Saturday 18 April 2020

Compare and contrast: Covid-19 funding edition

On 24 February, New Zealand's Health Research Council announced that up to $3m would be available for Covid-19 research.
The Spinoff reported on Friday 17 April that they've awarded $3.8 million to 13 studies.
Nearly half the funding (around $1.3m) has been allocated to studies investigating possible treatments for Covid-19.

One, the Australasian Covid-19 Trial (ASCOT) lead by Middlemore Clinical Trials, will assess how effective two antivirals (lopinavir/ritonavir and hydroxychloroquine) are in treating hospitalised patients. The study will investigate whether one or both drugs can reduce the need for ventilator support or reduce the risk of death.


Aside from clinical trials, several of the newly-funded studies deal with socioeconomic impacts of the virus. One, led by public health professor Michael Baker of the University of Otago, will provide the Ministry of Health with information about how individuals and their whānau experience the pandemic – not just the disease itself but isolation due to lockdown and economic effects.

“The study does almost everything,” said Baker. “New Zealand has taken a unique approach so we want to document that. New Zealand may have got by because we’ve got a nimbler society and we’ve responded with amazing leadership but those things can’t be guaranteed. We have to learn as much as possible from this so we can prepare our society for future events.”

Two other studies, one from Massey University and the other from the University of Otago, will address how people respond to quarantine and lockdown. Particularly, the researchers want to understand how ethnic and socioeconomic inequality affect people’s ability to follow lockdown rules. The Massey University study will also try to understand the social, cultural, political and racial factors that shape people’s attitudes towards pandemic diseases.

Both are vital, the researchers say, for building solidarity among New Zealanders when combatting infectious diseases.
I'd thought that international studies were now showing hydroxychloroquine to be less promising than first hoped and Remdesivir to be looking more promising, but it's a fast paced thing.

Meanwhile, here's what Tyler Cowen put together over at Emergent Ventures. Read it twice and think about what had to have gone into getting this done this quickly.
As you may recall, the goal of Fast Grants is to support biomedical research to fight back Covid-19, thus restoring prosperity and liberty.

Yesterday 40 awards were made, totaling about $7 million, and money is already going out the door with ongoing transfers today.  Winners are from MIT, Harvard, Stanford, Rockefeller University, UCSF, UC Berkeley, Yale, Oxford, and other locales of note.  The applications are of remarkably high quality.

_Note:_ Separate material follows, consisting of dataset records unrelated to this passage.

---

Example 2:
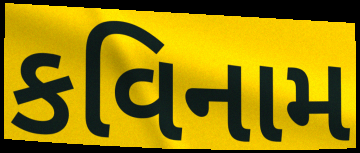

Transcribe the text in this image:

કવિનામ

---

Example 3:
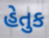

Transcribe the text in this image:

હેતુક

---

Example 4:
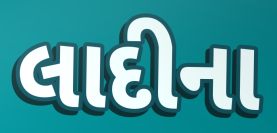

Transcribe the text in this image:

લાદીના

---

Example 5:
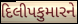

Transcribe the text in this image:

દિલીપકુમારને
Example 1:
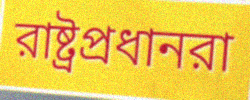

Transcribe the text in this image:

রাষ্ট্রপ্রধানরা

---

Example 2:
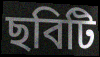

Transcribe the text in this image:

ছবিটি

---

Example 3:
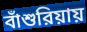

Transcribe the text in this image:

বাঁশুরিয়ায়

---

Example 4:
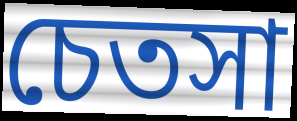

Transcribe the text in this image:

চেতসা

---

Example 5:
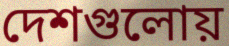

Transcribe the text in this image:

দেশগুলোয়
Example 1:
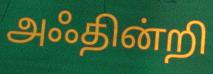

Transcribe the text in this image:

அஃதின்றி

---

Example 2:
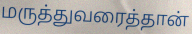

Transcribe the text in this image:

மருத்துவரைத்தான்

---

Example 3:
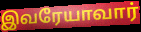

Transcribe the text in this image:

இவரேயாவார்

Nearly 4000 applications have been turned down, and many others are being put in touch with other institutions for possible funding support, with that ancillary number set to top $5 million.

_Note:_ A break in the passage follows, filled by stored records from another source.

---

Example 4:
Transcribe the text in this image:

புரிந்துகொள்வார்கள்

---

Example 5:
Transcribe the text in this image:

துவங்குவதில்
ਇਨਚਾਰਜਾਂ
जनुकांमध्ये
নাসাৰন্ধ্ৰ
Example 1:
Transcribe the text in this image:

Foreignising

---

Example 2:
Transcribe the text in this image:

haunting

The project was announced April 8, 2020, only eight days ago.  And Fast Grants was conceived of only about a week before that, and with zero dedicated funding at the time.

I wish to thank everyone who has worked so hard to make this a reality, including the very generous donors to the program, those at Stripe who contributed by writing new software, the quality-conscious and conscientious referees and academic panel members (about twenty of them), and my co-workers at Mercatus at George Mason University, which is home to Emergent Ventures.

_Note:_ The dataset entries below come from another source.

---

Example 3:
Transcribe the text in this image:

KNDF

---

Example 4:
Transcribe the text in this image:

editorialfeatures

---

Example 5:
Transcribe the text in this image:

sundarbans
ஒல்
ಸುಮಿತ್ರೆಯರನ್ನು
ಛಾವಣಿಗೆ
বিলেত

I hope soon to give you an update on some of the supported projects.
They went from concept, to finding the money, to announcing the project, to getting an evaluation panel to evaluate 4000 applications, and awarding $7 million in grants to 40 projects, in about TWO WEEKS.

One little side-project run by Tyler Cowen.

Just amazing.

Oh, and for a sense of scale on the HRC funding project, and the implied priorities, the entire amount distributed for Covid projects is about 77% of the value of a single grant made to Janet Hoek at Otago Uni for, well, for this:

Year:                      2019
Duration:               60 months
Approved budget: $4,949,736.70
Researchers:          Professor Janet Hoek
Health issue:          Alcohol/drugs of dependence
Proposal type:        Programme

Lay summary
The Whakahā o Te Pā Harakeke programme represents a collaboration that will develop and improve evidence designed to close smoking disparities, particularly for Māori and Pasifika, enhance how tobacco control evidence is used in decision making, and accelerate progress towards a Smokefree Aotearoa. We will achieve this goal by using mixed methods approaches that combine population-level analyses of existing and potential interventions with in-depth enquiries that probe how reducing tobacco’s appeal, affordability and accessibility has impacted communities and whanau. Analysing the complex tobacco control system will evaluate knowledge translation routes, consider barriers and enablers within these, and identify how evidence can more effectively accelerate reductions in smoking prevalence and reduce entrenched disparities. By partnering with Hāpai te Hauora and Kokiri marae, we will draw on community knowledge, build research capacity, and create unique opportunities to engage across the stakeholder spectrum and address the pressing health inequities caused by smoking.